> [Task to carry out]:
Convert the entries, starting at the line that contains "order: Rodentia" and ending at the last line of the entries, into a JSON list of strings with one string per line and blank lines left out.

##### Extracted entries

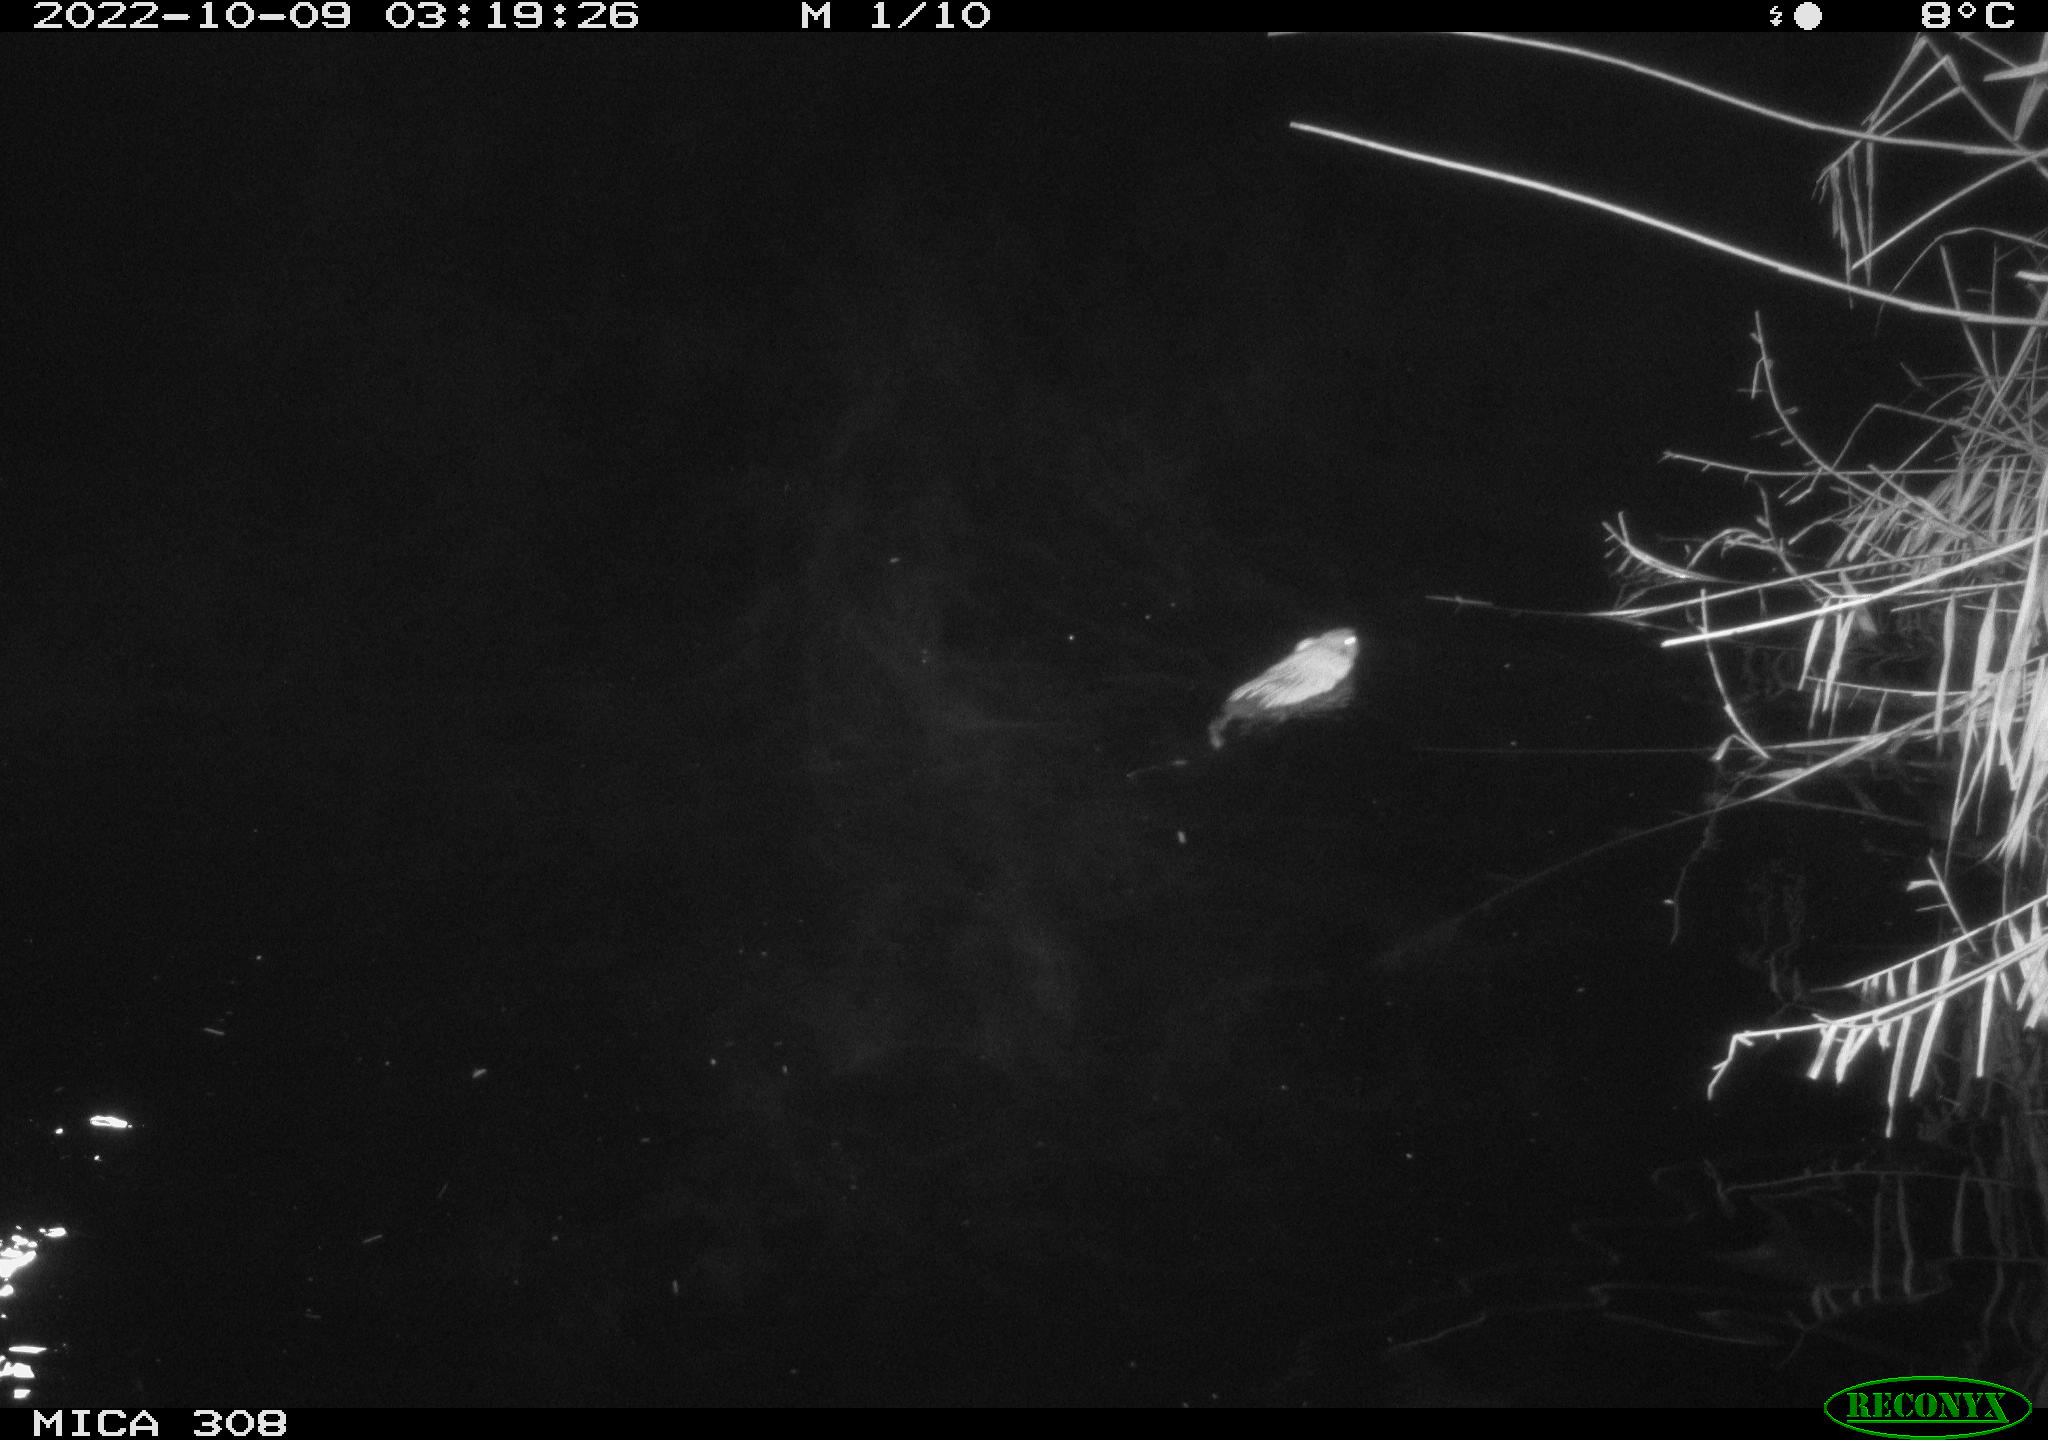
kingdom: Animalia
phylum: Chordata
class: Mammalia
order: Rodentia
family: Cricetidae
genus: Ondatra
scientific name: Ondatra zibethicus
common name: Muskrat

##########

> [Task response]:
[
  "order: Rodentia",
  "family: Cricetidae",
  "genus: Ondatra",
  "scientific name: Ondatra zibethicus",
  "common name: Muskrat"
]